Gabriel, le père de Gustave, hérite des domaines de Milhau, dans l'Hérault, de Védilhan, dans l'Aude, ainsi que d'un million de francs. Son mariage lui apporte en sus les domaines héraultais de la Dragonne, à Béziers, et de Canet, à Puissalicon. À sa mort, en 1899, Gustave hérite de l'intégralité de cette fortune. Son mariage avec Madeleine d'Andoque de Sériège l'accroît encore. Il va alors mener ses affaires de main de maître, sans scrupule, tout en s'adonnant à son passe-temps : la peinture.

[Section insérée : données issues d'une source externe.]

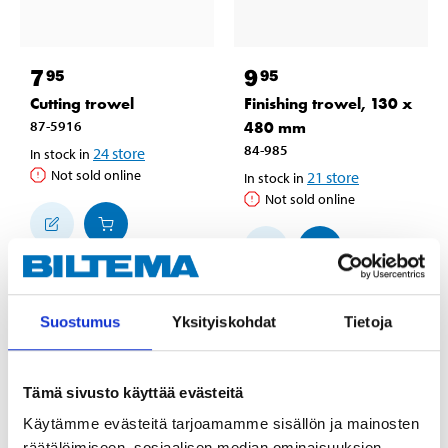
7
9
95
95
Cutting trowel
Finishing trowel, 130 x
87-5916
480 mm
84-985
24
store
In stock in
Not sold online
21
store
In stock in
Not sold online
Suostumus
Yksityiskohdat
Tietoja
Tämä sivusto käyttää evästeitä
Käytämme evästeitä tarjoamamme sisällön ja mainosten
räätälöimiseen, sosiaalisen median ominaisuuksien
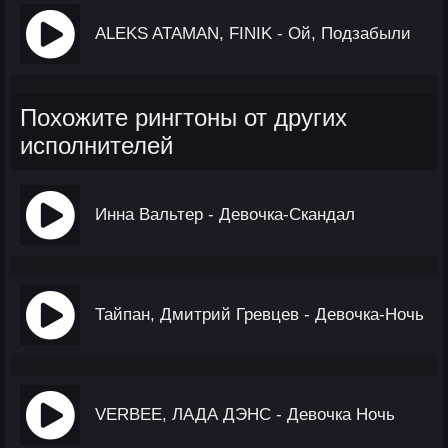
ALEKS ATAMAN, FINIK - Ой, Подзабыли
Похожите рингтоны от других
исполнителей
Инна Вальтер - Девочка-Скандал
Тайпан, Дмитрий Гревцев - Девочка-Ночь
VERBEE, ЛАДА ДЭНС - Девочка Ночь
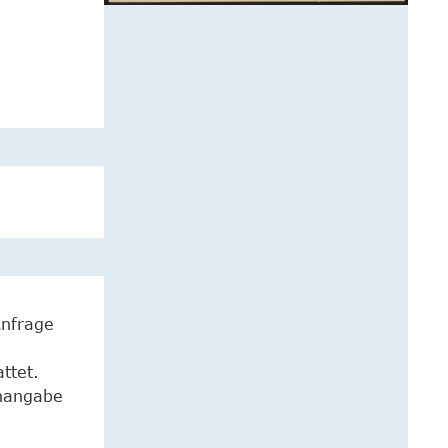
Anfrage
ttet.
enangabe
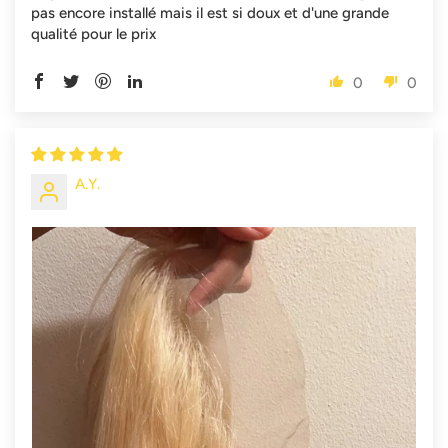
pas encore installé mais il est si doux et d'une grande
qualité pour le prix
0
0
A.Y.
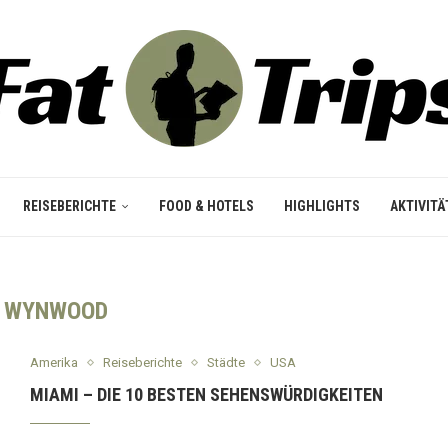
REISEBERICHTE
FOOD & HOTELS
HIGHLIGHTS
AKTIVITÄ
:
WYNWOOD
Amerika
Reiseberichte
Städte
USA
MIAMI – DIE 10 BESTEN SEHENSWÜRDIGKEITEN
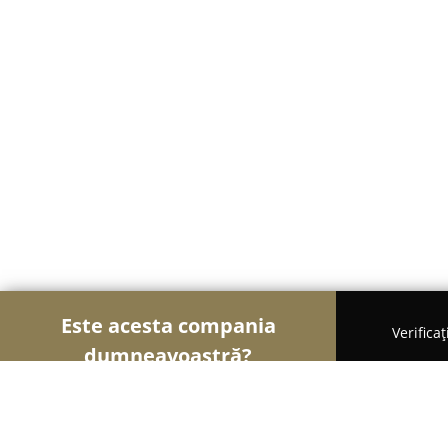
Este acesta compania
Verifica
dumneavoastră?
Șoimii Sportului
Fitness, Antrenori Personali, D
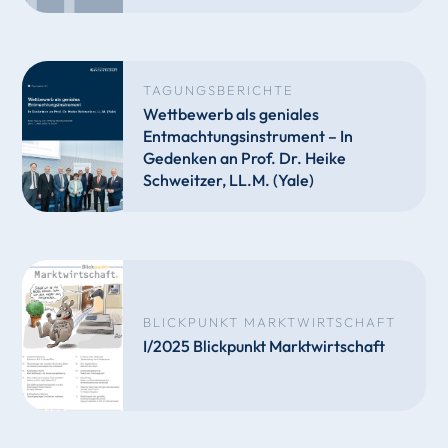
TAGUNGSBERICHTE
Wettbewerb als geniales
Entmachtungsinstrument – In
Gedenken an Prof. Dr. Heike
Schweitzer, LL.M. (Yale)
BLICKPUNKT MARKTWIRTSCHAFT
I/2025 Blickpunkt Marktwirtschaft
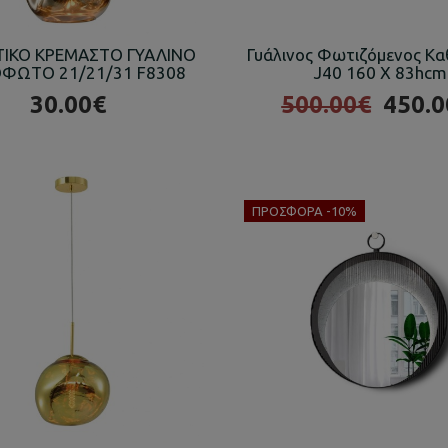
ΙΚΟ ΚΡΕΜΑΣΤΟ ΓΥΑΛΙΝΟ
Γυάλινος Φωτιζόμενος Κ
ΦΩΤΟ 21/21/31 F8308
J40 160 X 83hcm
30.00€
500.00€
450.0
ΠΡΟΣΦΟΡΆ -10%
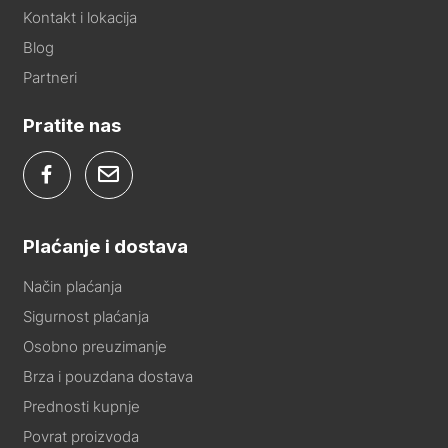
Kontakt i lokacija
Blog
Partneri
Pratite nas
Plaćanje i dostava
Način plaćanja
Sigurnost plaćanja
Osobno preuzimanje
Brza i pouzdana dostava
Prednosti kupnje
Povrat proizvoda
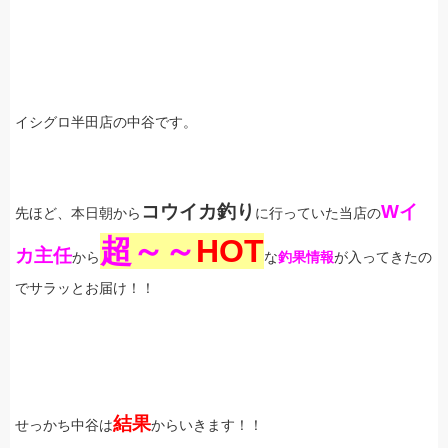
イシグロ半田店の中谷です。
コウイカ釣り
Wイ
先ほど、本日朝から
に行っていた当店の
超～～
HOT
カ主任
から
な
釣果情報
が入ってきたの
でサラッとお届け！！
結果
せっかち中谷は
からいきます！！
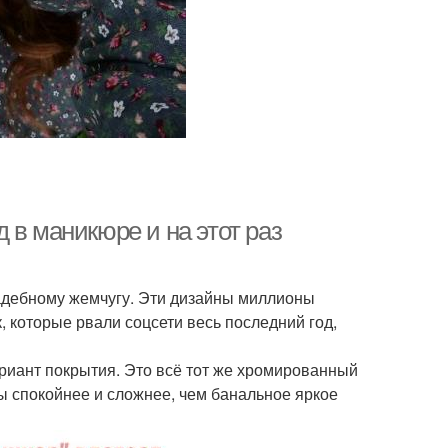
 в маникюре и на этот раз
вадебному жемчугу. Эти дизайны миллионы
, которые рвали соцсети весь последний год,
ариант покрытия. Это всё тот же хромированный
ы спокойнее и сложнее, чем банальное яркое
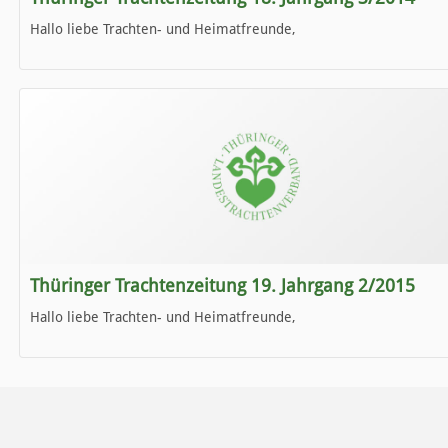
Hallo liebe Trachten- und Heimatfreunde,
die neue Ausgabe der der Thüringer Trachtenzeitung ist da.
Wir wünschen Euch viel Spaß beim Lesen.
Thüringer Trachtenzeitung 19. Jahrgang 2/2015
Hallo liebe Trachten- und Heimatfreunde,
die neue Ausgabe der der Thüringer Trachtenzeitung ist da.
Wir wünschen Euch viel Spaß beim Lesen.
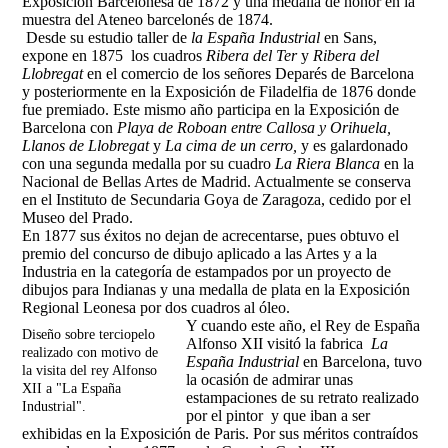
Exposición Barcelonesa de 1872 y una medalla de honor en la
muestra del Ateneo barcelonés de 1874.
Desde su estudio taller de
la España Industrial
en Sans,
expone en 1875 los cuadros
Ribera del Ter
y
Ribera del
Llobregat
en el comercio de los señores Deparés de Barcelona
y posteriormente en la Exposición de Filadelfia de 1876 donde
fue premiado. Este mismo año participa en la Exposición de
Barcelona con
Playa de Roboan entre Callosa y Orihuela,
Llanos de Llobregat
y
La cima de un cerro,
y es galardonado
con una segunda medalla por su cuadro
La Riera Blanca
en la
Nacional de Bellas Artes de Madrid. Actualmente se conserva
en el Instituto de Secundaria Goya de Zaragoza, cedido por el
Museo del Prado.
En 1877 sus éxitos no dejan de acrecentarse, pues obtuvo el
premio del concurso de dibujo aplicado a las Artes y a la
Industria en la categoría de estampados por un proyecto de
dibujos para Indianas y una medalla de plata en la Exposición
Regional Leonesa por dos cuadros al óleo.
Y cuando este año, el Rey de España
Diseño sobre terciopelo
Alfonso XII visitó la fabrica
La
realizado con motivo de
España Industrial
en Barcelona, tuvo
la visita del rey Alfonso
la ocasión de admirar unas
XII a "La España
estampaciones de su retrato realizado
Industrial".
por el pintor y que iban a ser
exhibidas en la Exposición de Paris. Por sus méritos contraídos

Gustave Fayet applique à la vigne un modèle productiviste de capitalisme industriel, propre à son époque. Face aux crises successives liées à la fraude et à la surproduction de vins, il s'adapte et invente. Il adopte toujours les dernières innovations pour réduire les coûts, améliorer la rentabilité de ses entreprises. Par exemple, il dote toutes ses propriétés de cuves en béton verrées, ultramodernes pour l'époque. Ses immenses capacités de stockage lui permettent d'acheter et de revendre la production d'autres propriétaires au moment le plus opportun. En 1904, il fait construire au domaine de La Dragonne une distillerie industrielle d'une capacité de plus de 15 000 hectolitres.

Il s'associe au distillateur Arthur Combescure avec qui il monte plusieurs affaires à partir de cette époque. Ainsi, en 1906, les deux hommes d'affaires se rendent en Algérie. Ils comprennent immédiatement l'intérêt des vins à fort degré, parfaits pour couper avec ceux, moins alcoolisés, du Languedoc. Leur importation se fera au détriment de nombreux petits producteurs locaux.

En 1907, la crise viticole atteint son paroxysme avec la révolte des vignerons. Gustave Fayet la traverse en faisant prospérer ses affaires. Cette année-là, il acquiert le domaine de Peyrat - 200 ha, dont 140 de vignes. L'année suivante, sa femme achète l'abbaye de Fontfroide, à Narbonne, qu'ils restaureront intégralement. Propriétaire, négociant, distillateur, importateur, homme d'affaires rusé et féroce, « il avait la dent dure, le verbe ironique et un sens critique aigu », soulignent les auteurs du livre.

Au cours de la Première Guerre mondiale, les prix du vin s'envolent sous l'effet de la forte demande de l'armée. Les affaires reprennent. Gustave Fayet est présent sur ce marché, bien sûr. Il vend son vin à l'armée qui réquisitionne son domaine de la Dragonne contre rémunération. Le canal du Midi, dont il est toujours actionnaire, est une autre source de revenus. Alors que les trains sont réquisitionnés pour le transport des troupes, il « arme » deux barques pour le transport de vins et de marchandises, sans doute à prix d'or. Après la guerre, il rebondit encore en louant ses locaux désertés par l'armée à des courtiers.

Le couple possède alors environ 680 ha de vignes répartis sur dix domaines. L'homme mène grand train. Il voyage ou réside dans ses multiples demeures françaises. « Son éducation a fait la part belle à l'érudition et aux beaux-arts », relate le livre. Il est lui-même artiste peintre et fréquente assidûment ce milieu. Il collectionne les oeuvres de contemporains (Redon, Gauguin, Bonnard...) et commande des créations, notamment pour Fontfroide où Odilon Redon peindra deux toiles majeures. Il meurt le 24 septembre 1925, à l'âge de 60 ans, à Carcassonne.

Bibliographie : Gustave Fayet, châteaux, vignobles et mécénat en Languedoc. Ed. Focus Patrimoine, région Languedoc-Roussillon.